Quentin Tarantino to Sell ‘Pulp Fiction’ NFTs, Defying Miramax Suit
The director’s fight over ownership of the movie’s script could set a legal precedent for intellectual property rights.
When Quentin Tarantino and the movie studio Miramax agreed on the rights to “Pulp Fiction” in the early 1990s, cryptocurrency didn’t exist. Now, Mr. Tarantino is courting controversy — with a crypto twist — over ownership of the cult movie’s script that could set a legal precedent for intellectual property rights.
Mr. Tarantino has been thwarted before. In November, after he announced plans for an auction, Miramax sued, claiming breach of contract and various intellectual property violations. In December, the director’s lawyers denied the accusations, but the sales did not proceed.
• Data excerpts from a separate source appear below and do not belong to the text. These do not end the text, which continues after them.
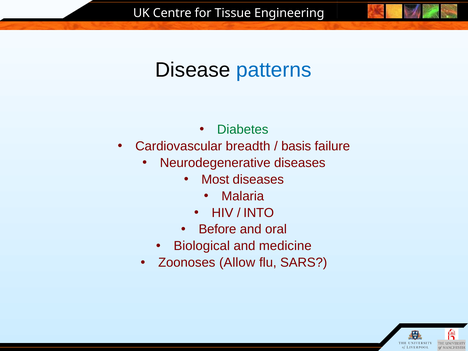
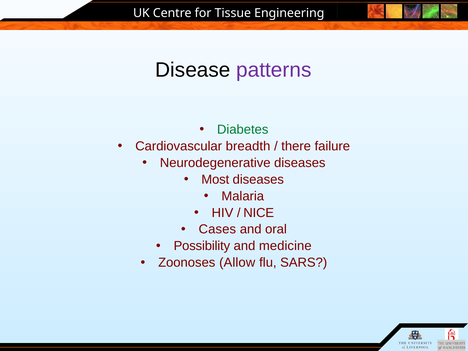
patterns colour: blue -> purple
basis: basis -> there
INTO: INTO -> NICE
Before: Before -> Cases
Biological: Biological -> Possibility
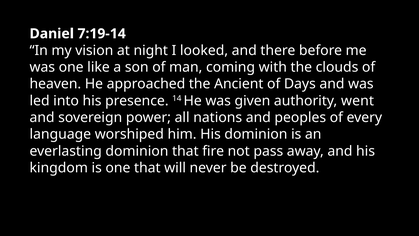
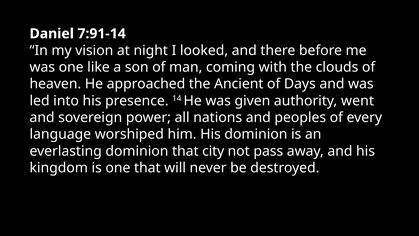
7:19-14: 7:19-14 -> 7:91-14
fire: fire -> city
A hearing to schedule the lawsuit’s next steps is set for February, according to the court docket. Mr. Tarantino’s latest plans to sell the NFTs this month could prompt Miramax to demand an emergency block of the auctions until the legal issues are resolved.
NFTs are chunks of code associated with images, sound or video files, recorded on the blockchain — think of them as digital certificates of authenticity. Miramax’s lawyers argue that NFTs are unique (“nonfungible” is in the name, after all). Mr. Tarantino’s legal team argues that he is merely reproducing copies of his original script, a right he reserved.
How these tokens compare with old forms of creative expression is unclear.
“Someone could mint hundreds or thousands of unique NFTs linked to the same creative work, kind of like printing many copies of a book,” said Frank Gerratana, an intellectual property expert at Mintz in Boston. In that sense, although each NFT has its own unique identifier on a blockchain, they may not be considered distinct.
This question is likely to come up again, Mr. Gerratana said, given growing interest in cryptocurrencies. Whoever wins this fight may forever mark the law.